The message from the Australian Education Union and teachers after weeks of meetings and commentary has been that teacher demands are principall­y about workloads, not pay. The Government’s offer reduced the instructio­nal workload for primary teachers from 22 to a nation-leading 20 hours a week. It included an extra 95 specialist teachers to deliver STEM, maths, music, art or PE, and is on top of our election commitment to hire 250 more teachers.

Despite this, the AEU rejected it. So what does the AEU want? Instead of a counter offer, it took industrial action disrupting education of thousands of children.

Last week, demonstrat­ing we are listening to key concerns raised by unions, we made an offer that represents the biggest improvemen­t to conditions in over a decade.

It delivers family benefits, including increases to paid parental leave, paid partner leave and superannua­tion payments on unpaid leave to help narrow the superannua­tion gender gap and improve retirement savings for women who take time out to raise a family.

The offer addresses the overuse of fixed-term employment, rectifying an issue that unions, particular­ly health and education, have been calling for for years. It includes a Youth Employment Program to attract the best and brightest Year 12 leavers to the state service.

The unions said they would consider the offer and take it to members, while threatenin­g industrial action. Such tactics are outdated and not good faith bargaining. The unions should provide all members the opportunit­y to consider the offer before announcing intentions to further disrupt our community.
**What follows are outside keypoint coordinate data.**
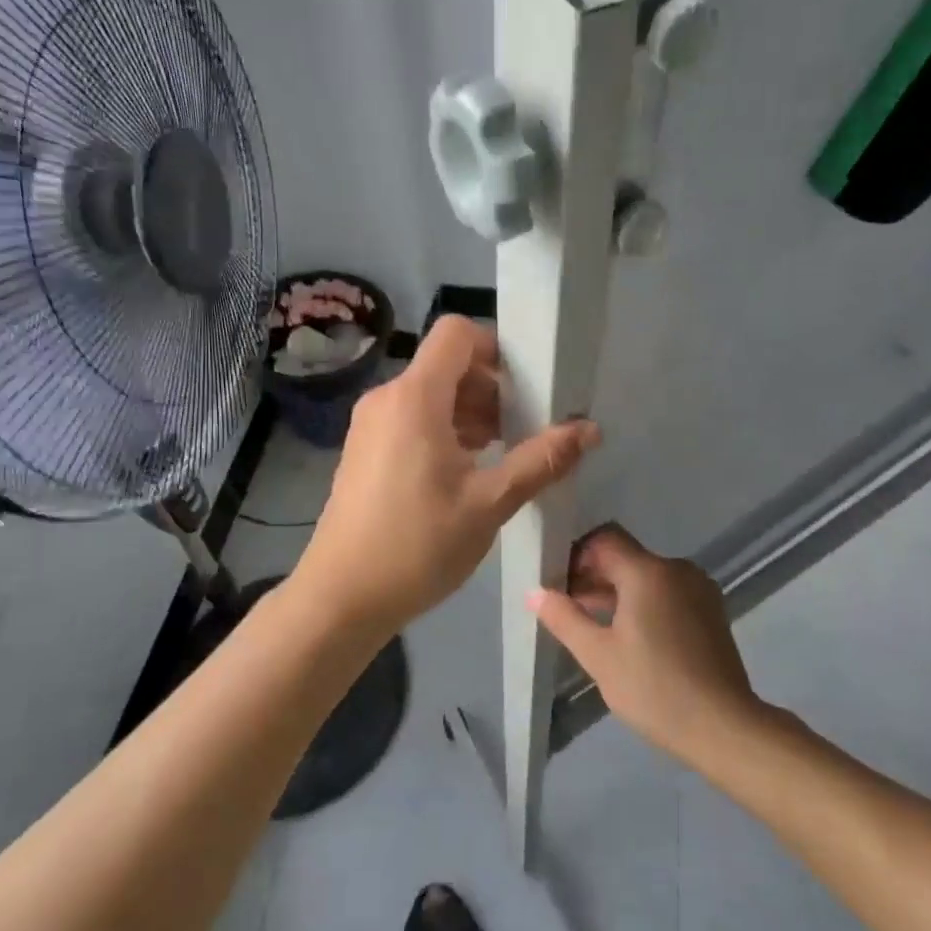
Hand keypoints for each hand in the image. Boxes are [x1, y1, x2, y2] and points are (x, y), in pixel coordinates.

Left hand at [295, 316, 600, 634]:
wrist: (342, 597)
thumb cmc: (417, 546)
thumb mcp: (488, 503)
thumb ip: (540, 460)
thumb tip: (589, 430)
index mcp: (415, 398)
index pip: (457, 333)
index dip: (497, 348)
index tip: (528, 387)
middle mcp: (387, 399)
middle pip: (447, 365)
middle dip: (491, 388)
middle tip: (527, 429)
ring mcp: (371, 425)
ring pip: (430, 395)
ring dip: (471, 413)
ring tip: (504, 453)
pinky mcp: (365, 450)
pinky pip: (412, 419)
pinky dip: (445, 430)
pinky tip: (469, 471)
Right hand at [529, 524, 765, 767]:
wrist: (724, 727)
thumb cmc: (654, 688)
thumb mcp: (598, 656)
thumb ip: (564, 618)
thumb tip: (534, 592)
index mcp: (648, 571)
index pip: (604, 539)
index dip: (575, 555)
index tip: (556, 583)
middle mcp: (677, 569)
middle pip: (625, 557)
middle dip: (592, 576)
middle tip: (566, 607)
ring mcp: (698, 589)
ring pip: (647, 576)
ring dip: (616, 592)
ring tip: (591, 625)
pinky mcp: (710, 611)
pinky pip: (667, 592)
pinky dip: (643, 603)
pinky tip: (627, 636)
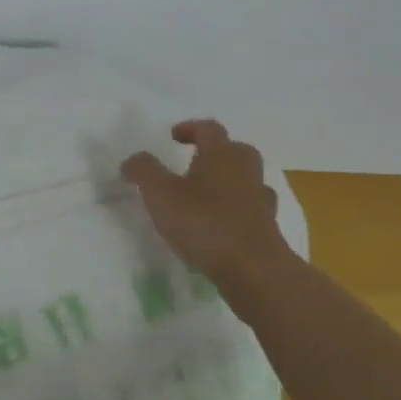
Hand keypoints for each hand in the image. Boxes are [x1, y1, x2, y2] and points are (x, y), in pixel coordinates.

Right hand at [121, 120, 291, 286]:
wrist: (254, 271)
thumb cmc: (204, 223)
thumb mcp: (160, 194)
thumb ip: (144, 171)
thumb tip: (132, 160)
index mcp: (221, 155)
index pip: (209, 128)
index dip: (190, 128)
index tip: (173, 136)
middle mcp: (245, 171)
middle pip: (235, 150)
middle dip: (216, 152)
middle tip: (194, 162)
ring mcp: (261, 200)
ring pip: (246, 180)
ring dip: (228, 181)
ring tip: (205, 196)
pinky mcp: (268, 228)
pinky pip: (251, 209)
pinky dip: (236, 210)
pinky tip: (220, 224)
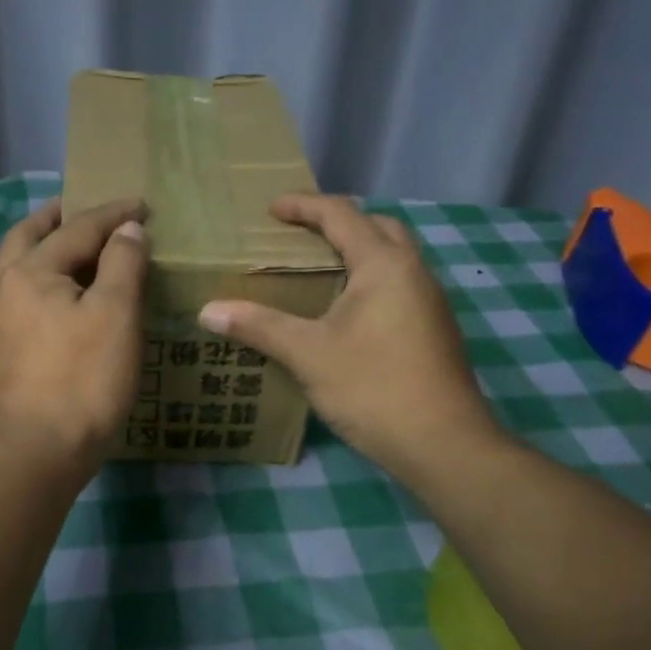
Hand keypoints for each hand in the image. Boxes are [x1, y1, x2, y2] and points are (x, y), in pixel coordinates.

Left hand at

It is clear our wages policy is comfortabl­y meeting costof- living increases. Since we were elected, it has delivered pay rises in excess of inflation, which has grown, on average, just 1.7 per cent annually.

The 2 per cent policy is a minimum — because many receive additional pay increments, bringing their pay rises to 3 to 7 per cent a year.

Tasmania has a dedicated and profession­al public service. It is not the lowest paid in the nation, especially considerin­g employment security, allowances and leave provisions. The Government has to choose between more frontline staff and fair pay rises, or unaffordab­le pay rises to existing staff. We believe we have the balance right for the benefit of every Tasmanian.